TRAVERSE CITY — Fans of Rich Brauer’s “Dogman” movie finally will get to see the terrifying title creature — or at least its offspring — in a sequel now making its way around northern Michigan.
“Dogman2: Wrath of the Litter” comes to Frankfort’s Garden Theatre this weekend, after a brief, last-minute showing at the State Theatre just before Christmas.
The sequel picks up a year after the Dogman terrorized a small Midwestern community and nearly killed farmer Hanklin Purvis. Calm has returned and folks have gone back to their normal routines. But unseen in the nearby forest, the Dogman’s pups are preparing to fulfill their terrifying destiny.
“It’s pretty clear the puppies have grown up and they’re a bad batch,” said Brauer, owner of Traverse City-based Brauer Productions. “They now stand upright nearly 7 feet tall.”
The writer-director tapped friend and special effects creator Brian “Buzz” Smith to design six menacing “creatures” — mechanical contraptions actors don — with the help of a furrier. The radio-controlled faces used in the close-up shots are based on a Ludington show dog, a Belgian Tervuren, who doubles in the film as the running pups.
Like its prequel, “Dogman2” was shot in and around Benzie County, including on the Swander farm, which serves as the home of Hank (Larry Joe Campbell) and his wife Dorothy (Mariann Mayberry).

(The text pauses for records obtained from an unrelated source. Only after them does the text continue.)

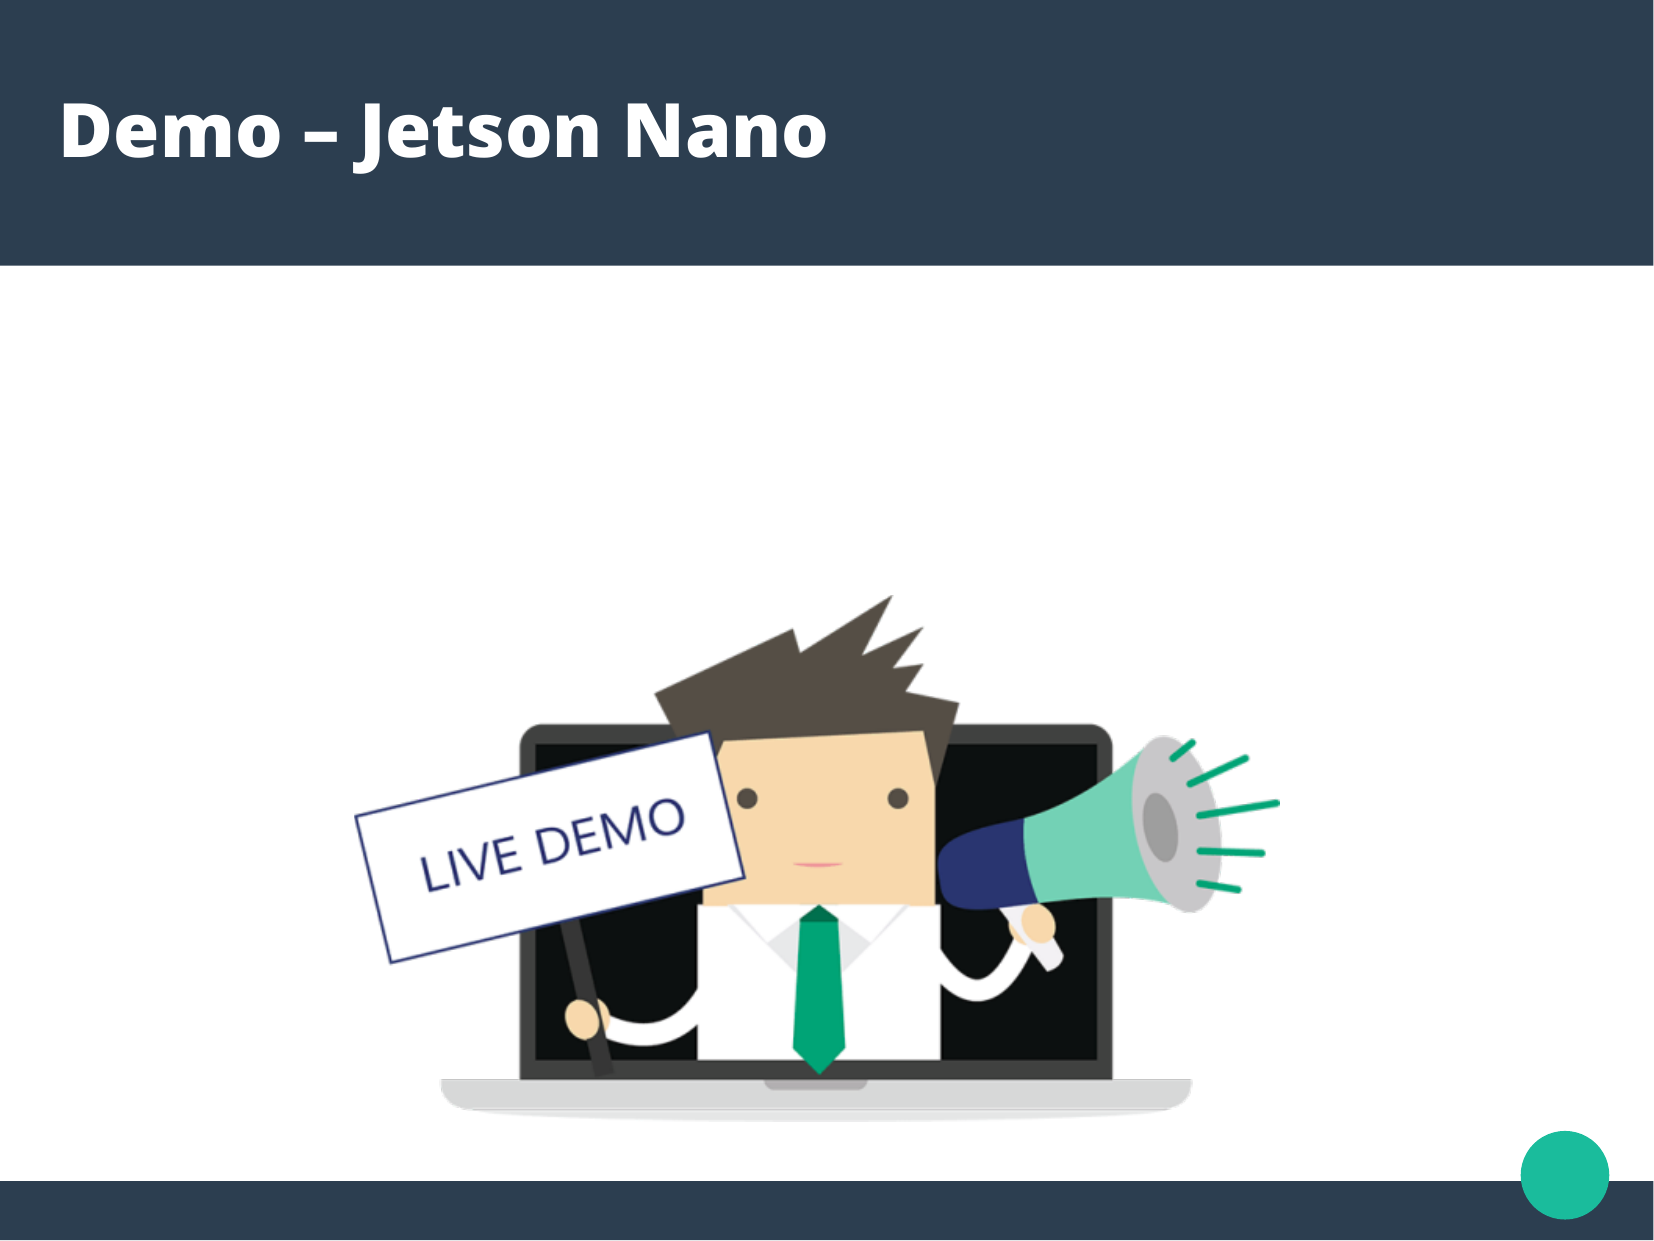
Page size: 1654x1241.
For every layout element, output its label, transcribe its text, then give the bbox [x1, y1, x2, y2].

picture [354, 595, 1280, 1123]
title Demo – Jetson Nano [59, 49, 1595, 207]
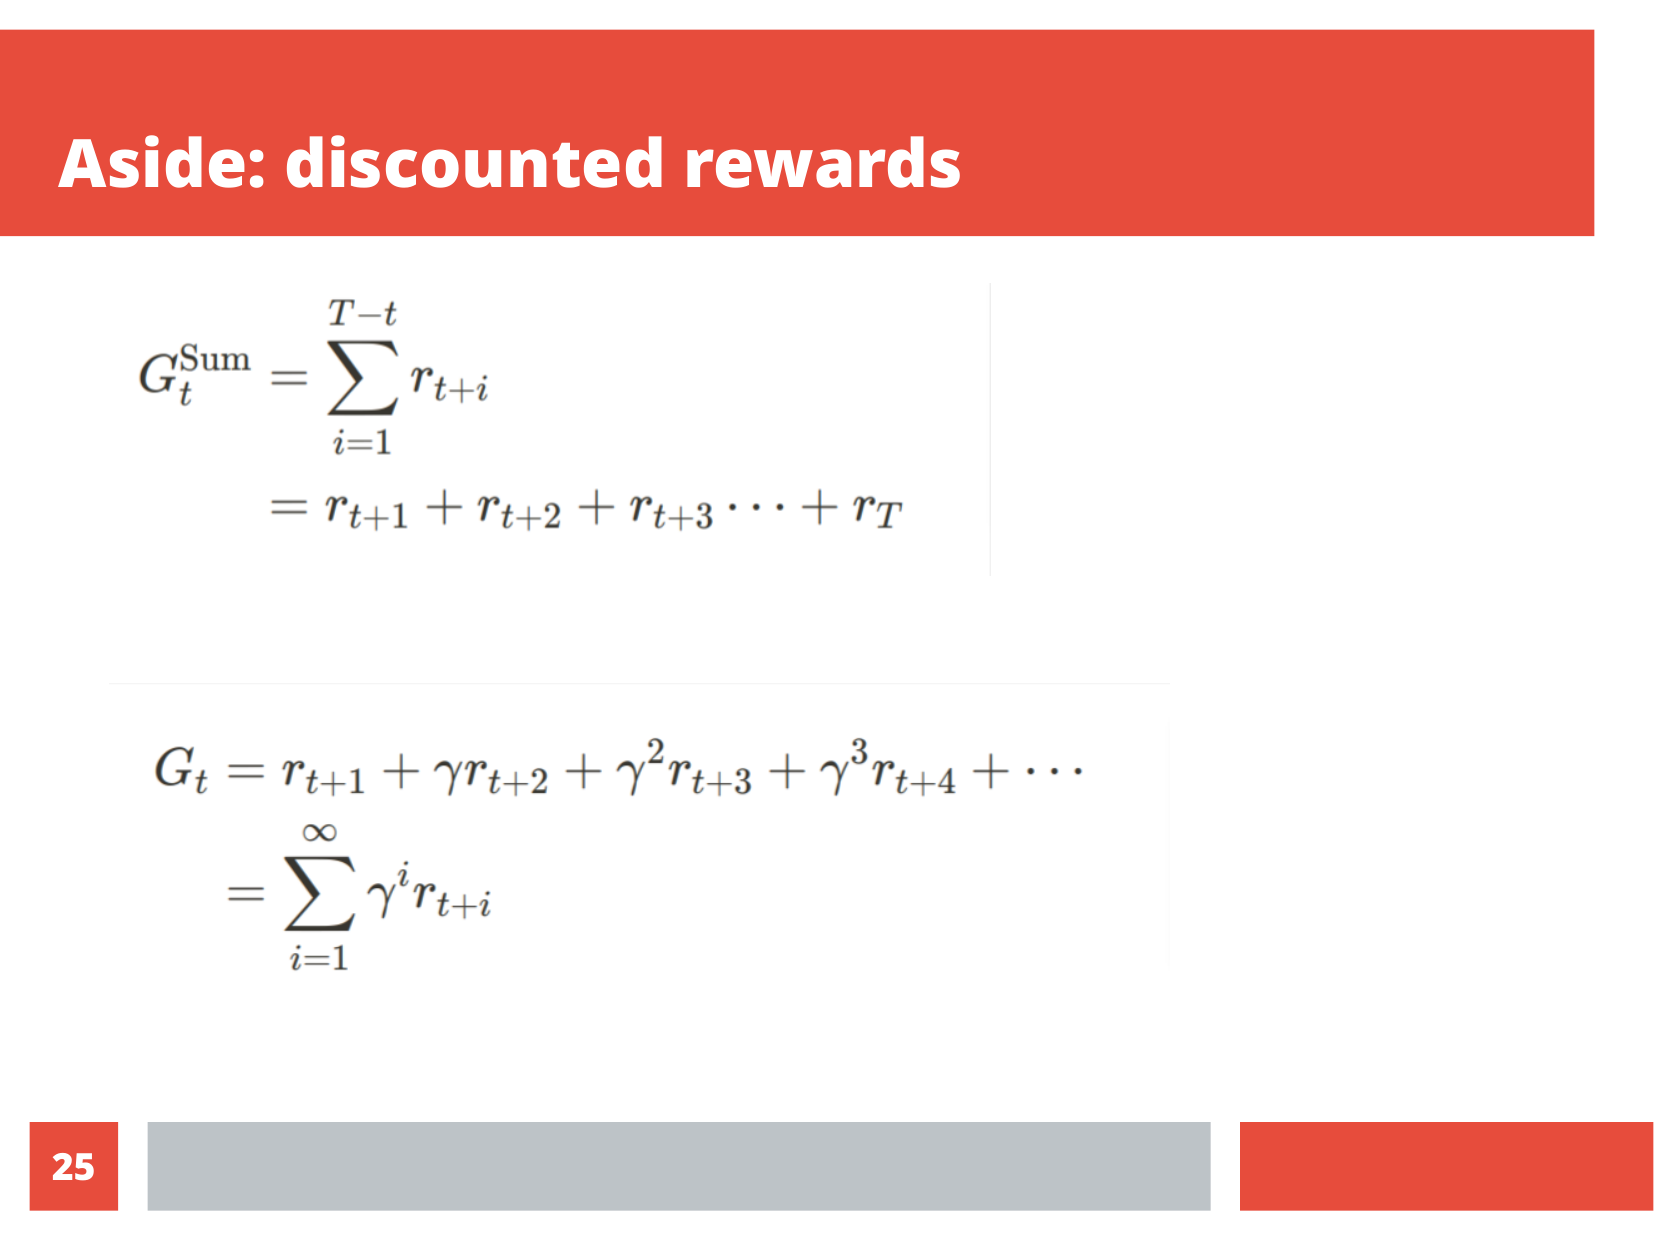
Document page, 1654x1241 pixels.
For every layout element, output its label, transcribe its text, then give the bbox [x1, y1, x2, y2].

picture [82, 283, 991, 576]
picture [109, 683, 1170, 1016]
title Aside: discounted rewards [59, 59, 1595, 207]
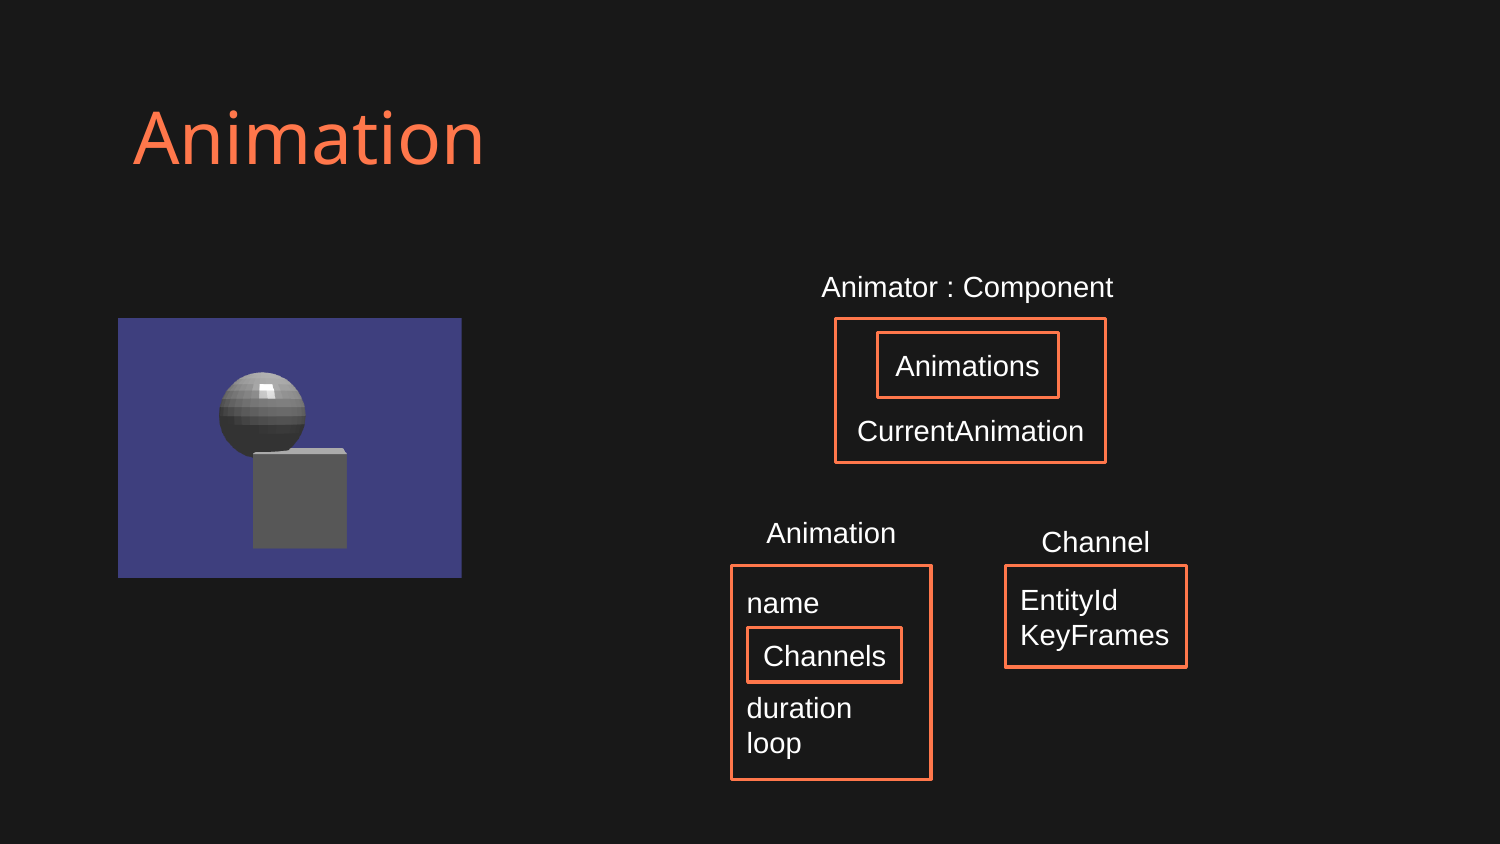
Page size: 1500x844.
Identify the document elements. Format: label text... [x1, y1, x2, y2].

This time around, Sheriff Samels (Stacie Hadgikosti, a veteran of Jeff Daniels’ Purple Rose Theatre Co.) has taken a job as a bartender but keeps a police scanner on the bar and still racks a shotgun single-handed. Actress Cheryl Turski, also of the Purple Rose, joins the original cast as new character Lorna, Dorothy’s sister now living with Dorothy and Hank.
“She and Hank don’t get along at all,” said Brauer, who wanted to crank up the tempo, action and fun in the sequel. “Hank is a hunter-gatherer and Lorna is a devout vegan.”
Local talent includes Old Town Playhouse and Riverside Shakespeare veteran Tom Cilluffo as Hank’s nephew, Jeshen, and vocalist Miriam Pico, who performed the theme song, “Run Like Hell.”
Regular-admission “sneak previews” take place Friday at 7:30 p.m., Saturday at 3:30 p.m. and Sunday at 5 p.m. at the Garden Theatre. Friday’s screening will be followed by a Q-and-A with Brauer, Saturday’s will be preceded by a 1 p.m. showing of the film that started it all — the original “Dogman.”
In honor of its subject matter, area animal shelters and rescue organizations will collect dog and cat food and cash donations. They’ll also sell calendars and Dogman2 T-shirts in the theater lobby.
Brauer said he is working with the Vogue Theatre in Manistee to show the film there. He also expects it to make a return to the State.
And yes, there is a “Dogman3” on the horizon.
“My brain is spinning with new ideas for the next generation of these things,” he said. “If it happens, the next one’s going to be World War III. I want to keep ramping these things up.”